**Instruction**
Beginning with the line that contains "(412, 351) none", transcribe every line down to the end of the entries, exactly, and no other lines.

[Revision tracking records]
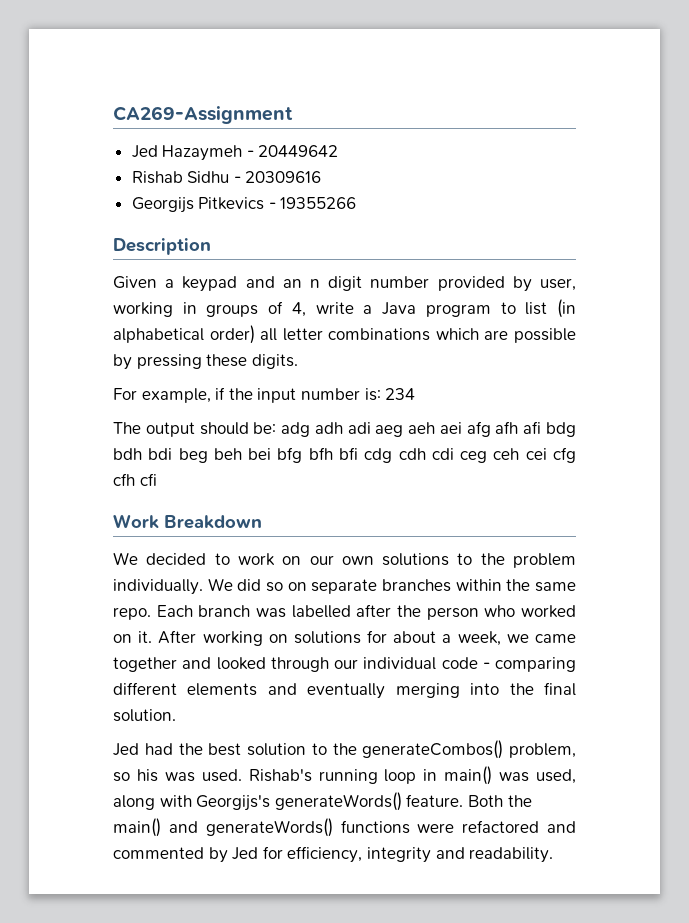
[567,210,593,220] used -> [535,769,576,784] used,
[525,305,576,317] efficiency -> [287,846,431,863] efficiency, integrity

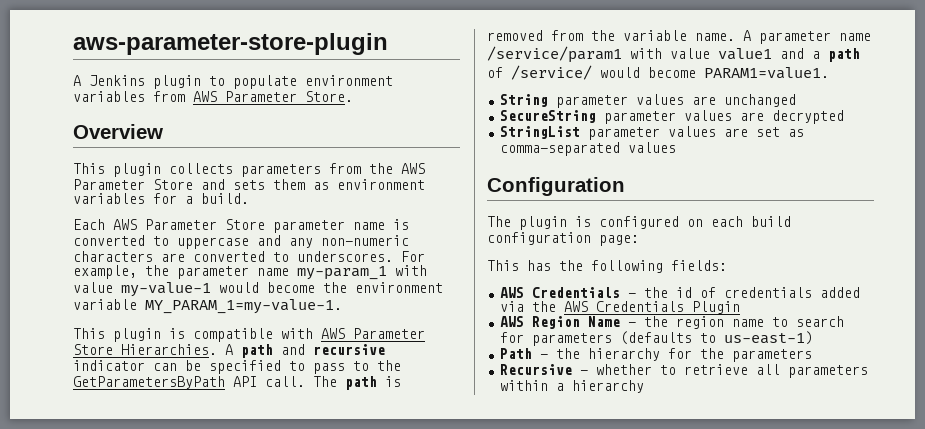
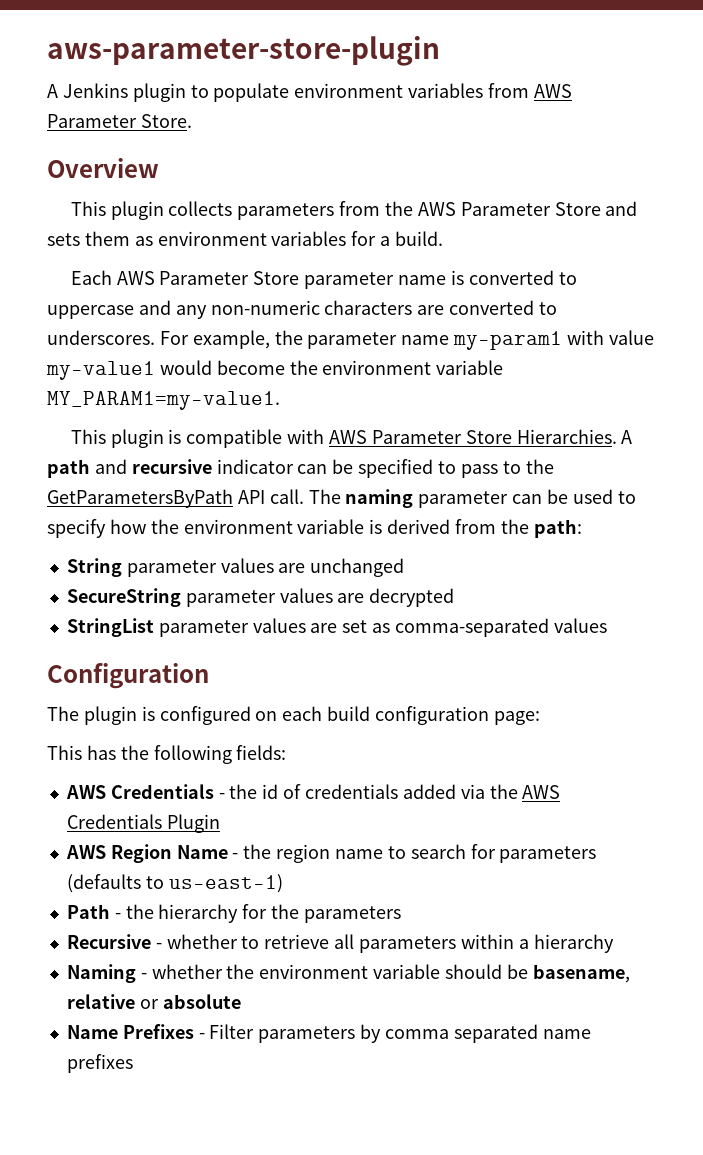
[297,265,427,280] [73,282,211,297] my-param_1 with value my-value-1 -> [453,330,654,350] [46,361,155,380] my-param1 with value my-value1
[145,299,342,314] MY_PARAM_1=my-value-1. -> [47,391,280,410] MY_PARAM1=my-value1.
[345,376,401,390] [487,30,871,44] [487,46,860,63] [487,65,829,80] path is removed from the variable name. A parameter name /service/param1 with value value1 and a path of /service/ would become PARAM1=value1. -> [345,489,636,508] [47,519,582,538] naming parameter can be used to specify how the environment variable is derived from the path:
(644, 386) none -> [66,964,630,983] [66,994,241,1009] [66,1024,591,1043] [66,1054,133,1073] // Naming - whether the environment variable should be basename, relative or absolute // Name Prefixes - Filter parameters by comma separated name prefixes

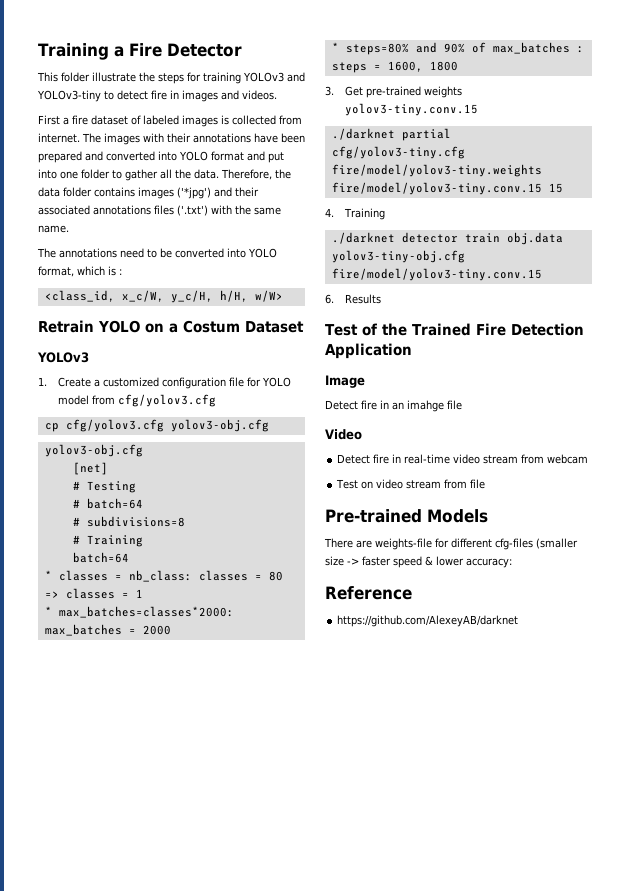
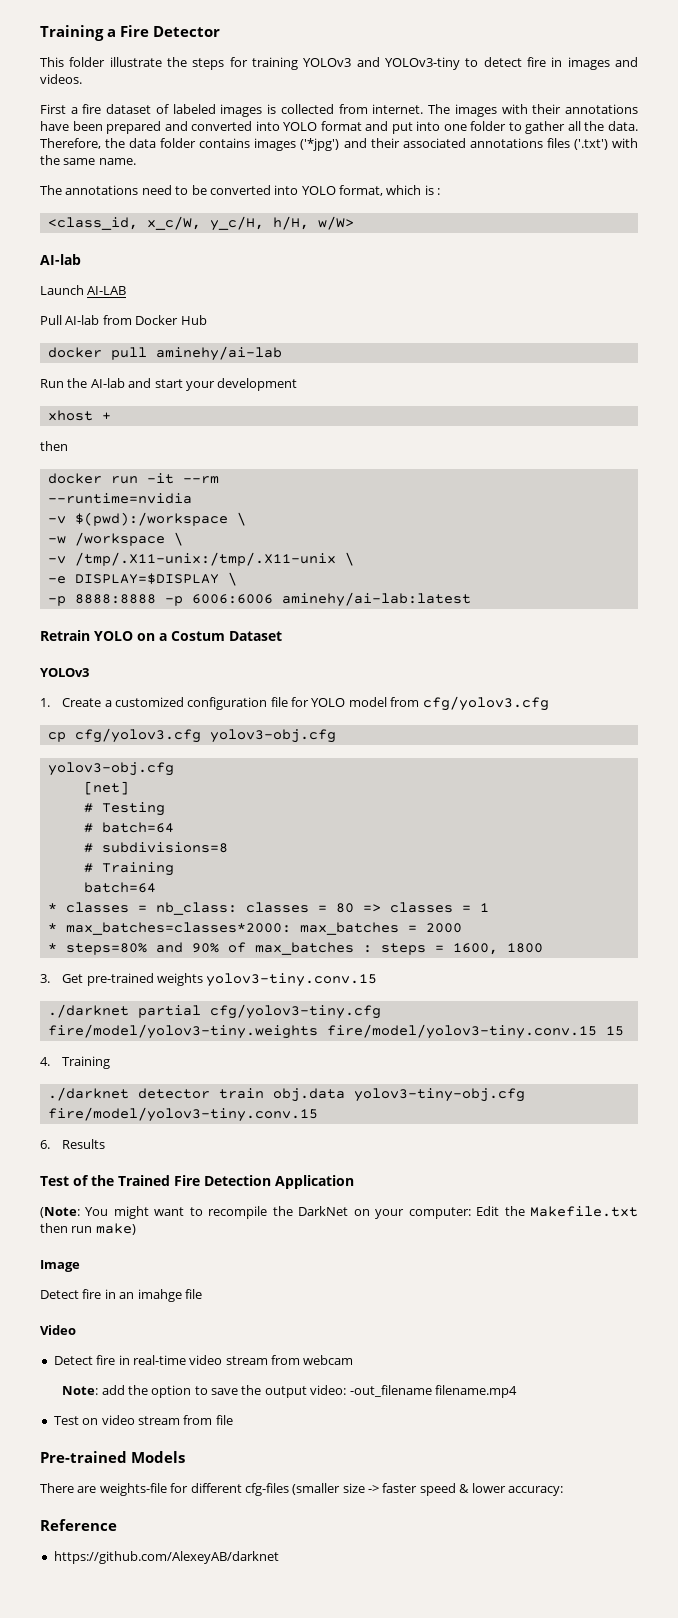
(283, 296) none -> [40,254,81,265] [40,285,127,295] [40,315,207,325] [47,346,282,361] [40,378,298,391] [47,410,111,421] [40,441,68,451] [47,473,219,484] [47,493,192,504] [47,512,246,526] [47,532,183,546] [47,552,354,566] [47,572,237,586] [47,592,471,607] // AI-lab // Launch AI-LAB // Pull AI-lab from Docker Hub // docker pull aminehy/ai-lab // Run the AI-lab and start your development // xhost + // then // docker run -it --rm // --runtime=nvidia // -v $(pwd):/workspace \ // -w /workspace \ // -v /tmp/.X11-unix:/tmp/.X11-unix \ // -e DISPLAY=$DISPLAY \ // -p 8888:8888 -p 6006:6006 aminehy/ai-lab:latest
(412, 351) none -> [40,1206,638,1219] [40,1223,136,1235] // (Note: You might want to recompile the DarkNet on your computer: Edit the Makefile.txt then run make)
(589, 459) none -> [62,1385,517,1398] // Note: add the option to save the output video: -out_filename filename.mp4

**Task answer**
(412, 351) none -> [40,1206,638,1219] [40,1223,136,1235] // (Note: You might want to recompile the DarkNet on your computer: Edit the Makefile.txt then run make)
(589, 459) none -> [62,1385,517,1398] // Note: add the option to save the output video: -out_filename filename.mp4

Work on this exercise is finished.